Indikator yang tepat telah dicantumkan dalam Kerangka Hasil pada Bab 9. Kondisi awal (baseline) dan target untuk indikator ini akandikembangkan sebagai bagian dari pengembangan proyek.
FIP perlu mendorong desain KPH yang lebih komprehensif, antara lain termasuk mengontrol perizinan dan merekomendasikan tindakan cepat untuk mengatasi tumpang tindih perizinan di tingkat tapak
Dukungan FIP pada KPH mencakup dukungan di bidang perencanaan pengelolaan hutan, pemetaan dan sosialisasi serta pengembangan masyarakat. Peningkatan kapasitas lokal di bidang-bidang ini penting untuk mengatasi permasalahan klaim pemilikan lahan yang tumpang tindih.

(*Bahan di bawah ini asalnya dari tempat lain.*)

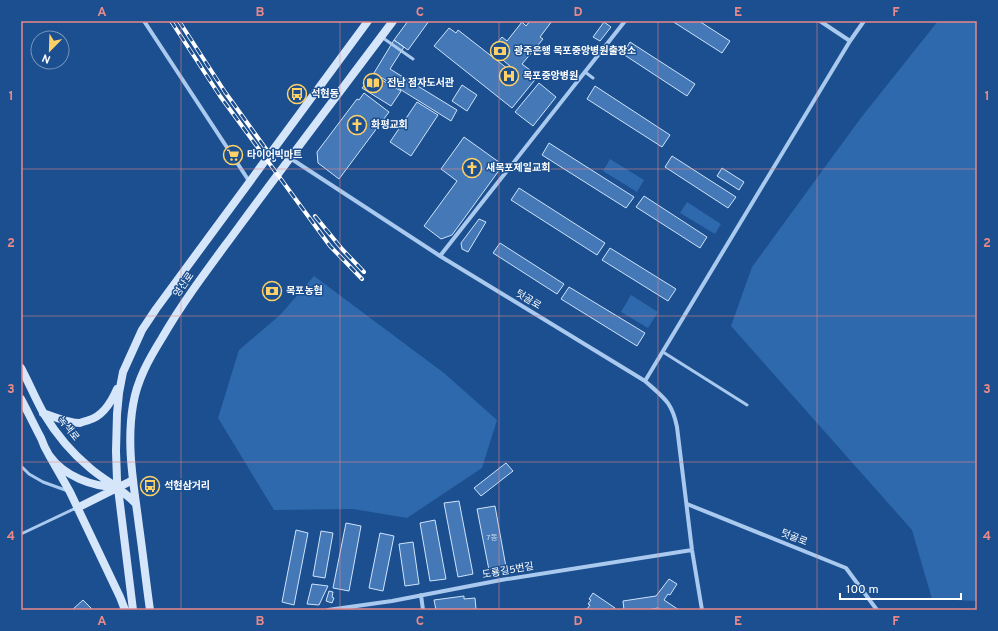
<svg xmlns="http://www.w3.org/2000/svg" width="998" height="631" font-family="Overpass,'Noto Sans KR',sans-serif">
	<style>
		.green { fill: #2e69ad }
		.building { fill: #4478b7; stroke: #cfe3fa }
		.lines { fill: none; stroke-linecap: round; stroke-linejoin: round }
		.lane { stroke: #a9c9ee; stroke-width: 3 }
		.street { stroke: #a9c9ee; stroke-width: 4 }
		.secondary { stroke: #d6e6fa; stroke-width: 8 }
		.rail-casing { stroke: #fff; stroke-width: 4 }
		.rail { stroke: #1b4f8f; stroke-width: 2.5; stroke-dasharray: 8; stroke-linecap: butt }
		.grid { fill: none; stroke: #e88989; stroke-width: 1; stroke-opacity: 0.55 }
		.labels { text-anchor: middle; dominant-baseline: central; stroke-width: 3; stroke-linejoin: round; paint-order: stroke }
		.number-label { font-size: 8px; fill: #d0dded }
		.poi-label { font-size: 10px; font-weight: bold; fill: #fff; stroke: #1b4f8f; text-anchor: start }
		.street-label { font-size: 10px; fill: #fff; stroke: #1b4f8f }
		.neatline { fill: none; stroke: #e88989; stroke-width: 1.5 }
		.grid-label { font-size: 13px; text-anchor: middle; font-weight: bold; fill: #e88989 }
	</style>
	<rect width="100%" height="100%" fill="#1b4f8f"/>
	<path class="green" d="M938 21H977V601L932 599 912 530 731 326 752 267 860 119Z
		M610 159 644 180 637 192 603 171Z
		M687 202 721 224 715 234 680 213Z
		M314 276 444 373 497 420 482 468 407 518 353 509 274 510 218 418 239 350 280 315Z
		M631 295 658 312 648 328 621 312Z"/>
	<path class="building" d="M408 21H429L408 50 394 40Z
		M530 21H552L540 37 543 39 522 64 538 76 512 108 434 46 449 28 456 33 458 30 508 69 510 66 491 50 502 37 507 41 522 22 526 26Z
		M672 21H699L730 41 722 53Z
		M604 22 611 27 600 41 593 37Z
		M394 40 404 47 390 69 457 110 451 121 374 73Z
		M630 42 695 84 687 96 623 54Z
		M373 75 401 91 391 106 362 88Z
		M539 83 556 97 533 126 515 112Z
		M462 85 477 95 467 111 452 101Z
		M595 86 670 135 662 147 587 99Z
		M364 93 389 112 339 179 318 163 317 152 357 99 359 100Z
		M417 102 438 115 411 156 390 142Z
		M464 137 503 165 452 235 441 239 424 226 457 181 441 169Z
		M549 143 634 197 626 208 542 155Z
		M672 156 736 197 728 208 665 167Z
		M722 168 744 182 739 190 717 176Z
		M519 188 605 243 597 255 511 200Z
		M644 196 707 237 700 248 636 207Z
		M479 219 486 222 468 252 462 249 461 243Z
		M500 243 564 284 557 294 493 253Z
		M610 248 676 289 668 301 602 260Z
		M569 287 645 333 637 346 561 299Z
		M506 463 513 471 481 496 474 488Z
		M459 501 473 574 458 577 444 503Z
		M495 506 506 567 489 570 477 509Z
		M435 520 446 579 430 581 420 523Z
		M346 523 361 526 349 591 333 588Z
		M296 530 308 533 294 605 282 602Z
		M321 531 333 533 325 578 313 576Z
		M380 533 394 536 383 591 369 588Z
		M413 542 419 584 405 586 399 544Z
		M669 579 677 584 670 595 668 594 664 600 679 610H661L658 608 647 610H624L623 601 656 596Z
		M312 584 328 586 319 605 307 604Z
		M329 591 333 592 332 597 334 598 332 603 326 601Z
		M593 593 615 608 614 610H579L587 609 590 605 588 604 591 600 589 599Z
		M464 596V599L475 598 476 609 467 610H436L434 600Z
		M83 600 93 610H72Z"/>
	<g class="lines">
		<path class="lane" d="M383 38 413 59
			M585 72 593 78
			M663 352 747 405
			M21 466 29 474 43 482 68 491
			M21 534 76 508"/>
		<path class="street" d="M144 21 249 181
			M820 21 850 41
			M290 158 440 256 645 381C664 398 672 402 677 427L692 550 702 610
			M440 256 625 21
			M645 381 754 200 850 41 864 21
			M687 504 846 568 877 610
			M421 595 423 610
			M328 610 392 601 501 580 692 550"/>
		<path class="secondary" d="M21 368C29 383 36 400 44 414 56 434 72 453 90 468 105 481 123 489 136 504
			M21 399C28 412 34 425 41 438 43 444 46 450 49 455 64 476 92 487 117 487
			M43 413C55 417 68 423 80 423 82 422 86 421 89 420 103 416 111 403 117 389
			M49 455 70 492 120 597 125 610
			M77 508 133 480
			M133 610 117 480 116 451 117 414 119 393 123 372 142 330 156 309 368 21
			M150 610C146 582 143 554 139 526 134 486 126 446 133 405 137 380 149 359 162 338 185 298 214 261 241 224 291 156 342 89 393 21"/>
		<defs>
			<path id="rail" d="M171 21 220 96 330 246 362 279
				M179 21 225 92 274 160
				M315 216 342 249 364 272"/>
		</defs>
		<use href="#rail" class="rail-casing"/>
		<use href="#rail" class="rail"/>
	</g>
	<path class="grid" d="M181 21V610M340 21V610M499 21V610M658 21V610M817 21V610M21 169H977M21 316H977M21 462H977"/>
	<defs>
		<symbol id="bank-ring" viewBox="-11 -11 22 22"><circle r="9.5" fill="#1b4f8f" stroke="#ffd166" stroke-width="1.5"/><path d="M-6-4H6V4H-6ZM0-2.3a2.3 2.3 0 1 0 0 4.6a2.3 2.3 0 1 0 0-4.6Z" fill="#ffd166"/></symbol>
		<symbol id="hospital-ring" viewBox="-11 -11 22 22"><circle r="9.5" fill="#1b4f8f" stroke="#ffd166" stroke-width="1.5"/><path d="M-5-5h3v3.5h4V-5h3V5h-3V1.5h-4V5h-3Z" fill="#ffd166"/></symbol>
		<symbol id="library-ring" viewBox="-11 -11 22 22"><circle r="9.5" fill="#1b4f8f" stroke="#ffd166" stroke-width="1.5"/><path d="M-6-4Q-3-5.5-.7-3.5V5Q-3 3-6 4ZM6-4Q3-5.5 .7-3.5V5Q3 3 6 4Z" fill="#ffd166"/></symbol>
		<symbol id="bus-ring" viewBox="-11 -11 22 22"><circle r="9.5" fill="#1b4f8f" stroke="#ffd166" stroke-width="1.5"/><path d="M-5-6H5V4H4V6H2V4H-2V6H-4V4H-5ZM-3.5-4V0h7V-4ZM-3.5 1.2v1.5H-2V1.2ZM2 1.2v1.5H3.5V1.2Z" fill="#ffd166"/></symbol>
		<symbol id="church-ring" viewBox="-11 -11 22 22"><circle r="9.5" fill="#1b4f8f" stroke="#ffd166" stroke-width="1.5"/><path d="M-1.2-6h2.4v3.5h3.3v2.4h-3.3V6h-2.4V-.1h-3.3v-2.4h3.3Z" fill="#ffd166"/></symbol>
		<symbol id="supermarket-ring" viewBox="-11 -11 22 22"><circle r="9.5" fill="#1b4f8f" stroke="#ffd166" stroke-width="1.5"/><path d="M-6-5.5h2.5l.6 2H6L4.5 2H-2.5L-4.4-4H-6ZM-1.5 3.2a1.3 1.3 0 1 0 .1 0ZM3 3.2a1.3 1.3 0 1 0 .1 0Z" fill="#ffd166"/></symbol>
	</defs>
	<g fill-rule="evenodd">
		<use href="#bank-ring" x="489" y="40" width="22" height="22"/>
		<use href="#hospital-ring" x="498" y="65" width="22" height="22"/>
		<use href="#library-ring" x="362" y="72" width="22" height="22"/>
		<use href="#bus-ring" x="286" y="83" width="22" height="22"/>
		<use href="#church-ring" x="346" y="114" width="22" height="22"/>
		<use href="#supermarket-ring" x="222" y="144" width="22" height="22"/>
		<use href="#church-ring" x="461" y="157" width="22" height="22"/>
		<use href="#bank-ring" x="261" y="280" width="22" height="22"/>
		<use href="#bus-ring" x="139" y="475" width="22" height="22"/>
	</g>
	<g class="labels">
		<g class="number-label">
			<text x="492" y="538">7동</text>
		</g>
		<g class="poi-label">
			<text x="514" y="51">광주은행 목포중앙병원출장소</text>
			<text x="523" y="76">목포중앙병원</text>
			<text x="387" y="83">전남 점자도서관</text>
			<text x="311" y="94">석현동</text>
			<text x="371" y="125">화평교회</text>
			<text x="247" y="155">타이어빅마트</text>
			<text x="486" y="168">새목포제일교회</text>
			<text x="286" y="291">목포농협</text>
			<text x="164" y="486">석현삼거리</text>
		</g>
		<g class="street-label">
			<text transform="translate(184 285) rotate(-55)">영산로</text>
			<text transform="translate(528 300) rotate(31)">텃골로</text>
			<text transform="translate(68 429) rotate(51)">녹색로</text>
			<text transform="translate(794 538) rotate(22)">텃골로</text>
			<text transform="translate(508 571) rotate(-10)">도룡길5번길</text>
		</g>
	</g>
	<rect width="998" height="631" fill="none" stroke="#1b4f8f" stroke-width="44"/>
	<g transform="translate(50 50) rotate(203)"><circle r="19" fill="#1b4f8f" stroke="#7695bc"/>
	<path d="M0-3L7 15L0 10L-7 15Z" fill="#ffd166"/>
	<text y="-6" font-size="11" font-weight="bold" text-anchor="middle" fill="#ffffff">N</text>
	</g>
	<path d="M840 593v6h121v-6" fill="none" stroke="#ffffff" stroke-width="2"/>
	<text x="846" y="593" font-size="12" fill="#ffffff" stroke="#1b4f8f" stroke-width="3" paint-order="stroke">100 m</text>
	<rect x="22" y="22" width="954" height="587" class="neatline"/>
	<g class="grid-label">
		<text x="102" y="16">A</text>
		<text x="260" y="16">B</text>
		<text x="420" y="16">C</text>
		<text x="578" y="16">D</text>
		<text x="738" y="16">E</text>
		<text x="896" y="16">F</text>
		<text x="11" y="100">1</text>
		<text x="987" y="100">1</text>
		<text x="11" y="247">2</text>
		<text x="987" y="247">2</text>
		<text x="11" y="393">3</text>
		<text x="987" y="393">3</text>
		<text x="11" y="540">4</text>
		<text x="987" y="540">4</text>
		<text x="102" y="625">A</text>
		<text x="260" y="625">B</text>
		<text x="420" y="625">C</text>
		<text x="578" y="625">D</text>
		<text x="738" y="625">E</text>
		<text x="896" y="625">F</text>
	</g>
</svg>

Peningkatan kapasitas KPH di bidang-bidang ini juga meningkatkan kapasitas mereka untuk memainkan peranan yang lebih besar dalam proses perizinan. FIP juga akan melaksanakan analisis terhadap perizinan (butir 6.7).
FIP sebaiknya lebih menitikberatkan pada skema jenis lain yang tidak mengacu pada UU no.41 seperti Hutan Desa, Hutan Kemasyarakatan, dan Hutan Adat karena kedua skema ini lebih dekat dengan pengakomodasian hak rakyat dan mendukung pengelolaan hutan yang lebih lestari.
Pendekatan yang dapat digunakan untuk meningkatkan akses masyarakat lokal terhadap hutan akan diidentifikasi selama pengembangan proyek. Pekerjaan analisis telah ditambahkan (butir 6.7) yang akan mencakup potensi skema yang ada untuk mendukung akses yang lebih baik dan yang menganalisis kerangka hukum untuk partisipasi masyarakat.